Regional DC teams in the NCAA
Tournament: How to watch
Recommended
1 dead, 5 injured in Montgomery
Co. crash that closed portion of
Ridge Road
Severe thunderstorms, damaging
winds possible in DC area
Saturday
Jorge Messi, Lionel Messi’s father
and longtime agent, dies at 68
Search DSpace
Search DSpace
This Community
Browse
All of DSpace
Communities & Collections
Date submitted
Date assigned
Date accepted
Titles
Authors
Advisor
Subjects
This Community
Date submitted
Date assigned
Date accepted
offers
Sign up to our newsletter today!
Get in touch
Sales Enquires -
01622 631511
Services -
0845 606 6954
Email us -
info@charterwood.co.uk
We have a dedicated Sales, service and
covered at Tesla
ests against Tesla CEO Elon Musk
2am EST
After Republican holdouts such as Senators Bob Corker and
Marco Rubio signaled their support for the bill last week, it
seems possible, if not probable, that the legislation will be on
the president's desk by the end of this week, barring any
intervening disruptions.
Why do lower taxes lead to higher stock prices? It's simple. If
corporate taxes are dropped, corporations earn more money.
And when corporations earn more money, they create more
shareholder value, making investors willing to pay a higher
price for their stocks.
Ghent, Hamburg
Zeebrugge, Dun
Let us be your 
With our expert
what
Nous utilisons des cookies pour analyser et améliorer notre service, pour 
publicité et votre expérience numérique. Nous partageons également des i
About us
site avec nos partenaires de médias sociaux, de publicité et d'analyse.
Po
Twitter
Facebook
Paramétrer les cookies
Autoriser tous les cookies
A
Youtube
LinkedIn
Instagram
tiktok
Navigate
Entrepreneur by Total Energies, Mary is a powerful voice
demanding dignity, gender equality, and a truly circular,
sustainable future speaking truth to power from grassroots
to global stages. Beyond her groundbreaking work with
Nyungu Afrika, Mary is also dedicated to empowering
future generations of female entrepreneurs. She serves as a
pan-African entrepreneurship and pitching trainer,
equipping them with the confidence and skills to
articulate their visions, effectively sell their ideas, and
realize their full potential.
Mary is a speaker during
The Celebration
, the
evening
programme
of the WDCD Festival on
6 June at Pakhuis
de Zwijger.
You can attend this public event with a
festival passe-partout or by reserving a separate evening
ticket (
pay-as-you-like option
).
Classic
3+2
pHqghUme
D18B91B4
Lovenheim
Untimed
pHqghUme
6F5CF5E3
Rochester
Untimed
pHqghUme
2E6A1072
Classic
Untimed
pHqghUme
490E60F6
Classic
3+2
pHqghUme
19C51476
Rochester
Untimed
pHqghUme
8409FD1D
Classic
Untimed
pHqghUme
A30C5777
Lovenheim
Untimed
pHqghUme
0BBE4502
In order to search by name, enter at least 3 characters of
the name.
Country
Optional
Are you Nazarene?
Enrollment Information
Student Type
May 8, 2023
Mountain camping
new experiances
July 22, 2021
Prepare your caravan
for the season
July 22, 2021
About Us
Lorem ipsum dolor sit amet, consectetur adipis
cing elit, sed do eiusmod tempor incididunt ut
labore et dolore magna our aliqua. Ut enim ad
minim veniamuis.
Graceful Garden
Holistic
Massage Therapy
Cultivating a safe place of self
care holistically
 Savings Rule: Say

* * *

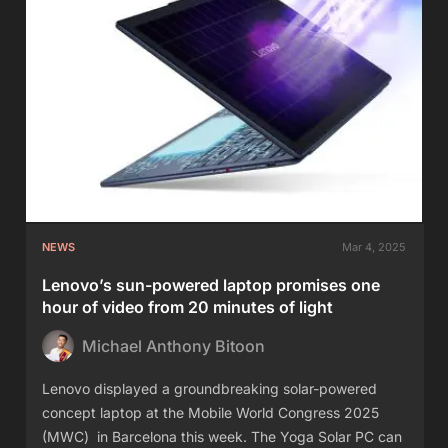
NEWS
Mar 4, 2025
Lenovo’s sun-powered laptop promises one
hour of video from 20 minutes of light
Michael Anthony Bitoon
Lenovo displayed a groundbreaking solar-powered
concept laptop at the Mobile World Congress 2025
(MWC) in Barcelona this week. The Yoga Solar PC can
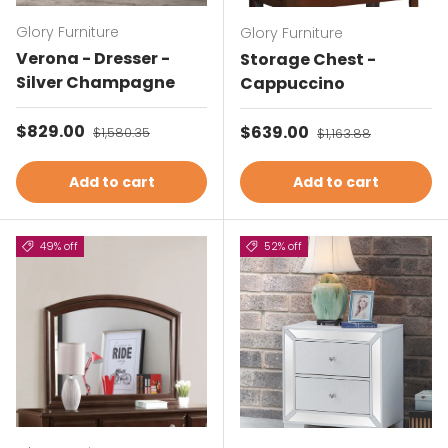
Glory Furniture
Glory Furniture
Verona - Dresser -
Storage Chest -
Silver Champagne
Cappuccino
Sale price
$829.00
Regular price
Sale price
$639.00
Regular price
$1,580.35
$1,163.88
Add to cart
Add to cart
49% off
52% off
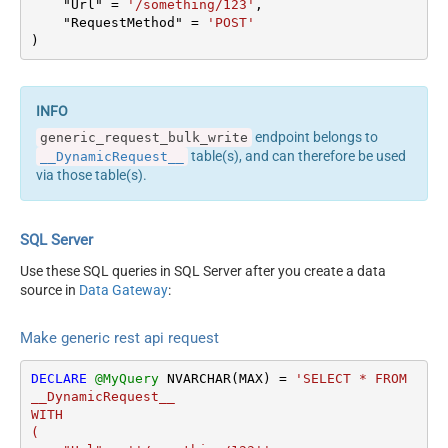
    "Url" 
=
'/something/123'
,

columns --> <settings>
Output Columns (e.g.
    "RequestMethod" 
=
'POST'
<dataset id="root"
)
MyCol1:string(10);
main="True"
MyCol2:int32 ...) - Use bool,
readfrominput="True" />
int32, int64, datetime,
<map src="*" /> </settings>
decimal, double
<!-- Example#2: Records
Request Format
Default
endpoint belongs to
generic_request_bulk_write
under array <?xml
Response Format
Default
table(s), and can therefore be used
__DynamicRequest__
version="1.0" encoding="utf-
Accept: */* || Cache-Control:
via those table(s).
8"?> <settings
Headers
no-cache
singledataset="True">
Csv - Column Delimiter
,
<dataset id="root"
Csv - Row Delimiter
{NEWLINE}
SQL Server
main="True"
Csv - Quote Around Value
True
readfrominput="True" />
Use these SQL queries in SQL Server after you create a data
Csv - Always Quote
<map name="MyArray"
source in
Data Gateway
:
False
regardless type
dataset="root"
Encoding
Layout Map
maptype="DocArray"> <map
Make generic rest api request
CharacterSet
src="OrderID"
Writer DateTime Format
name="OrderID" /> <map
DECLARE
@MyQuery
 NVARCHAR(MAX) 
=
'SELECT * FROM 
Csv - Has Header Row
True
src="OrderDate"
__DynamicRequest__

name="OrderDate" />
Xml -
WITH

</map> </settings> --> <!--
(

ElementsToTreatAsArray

ACTIVITY: Please reproduce the lines from the line with "1 dead, 5 injured in Montgomery" to the line with "After Republican holdouts", both ends included, exactly as they appear above.

ANSWER TO THIS TASK:
1 dead, 5 injured in Montgomery
Co. crash that closed portion of
Ridge Road
Severe thunderstorms, damaging
winds possible in DC area
Saturday
Jorge Messi, Lionel Messi’s father
and longtime agent, dies at 68
Search DSpace
Search DSpace
This Community
Browse
All of DSpace
Communities & Collections
Date submitted
Date assigned
Date accepted
Titles
Authors
Advisor
Subjects
This Community
Date submitted
Date assigned
Date accepted
offers
Sign up to our newsletter today!
Get in touch
Sales Enquires -
01622 631511
Services -
0845 606 6954
Email us -
info@charterwood.co.uk
We have a dedicated Sales, service and
covered at Tesla
ests against Tesla CEO Elon Musk
2am EST
After Republican holdouts such as Senators Bob Corker and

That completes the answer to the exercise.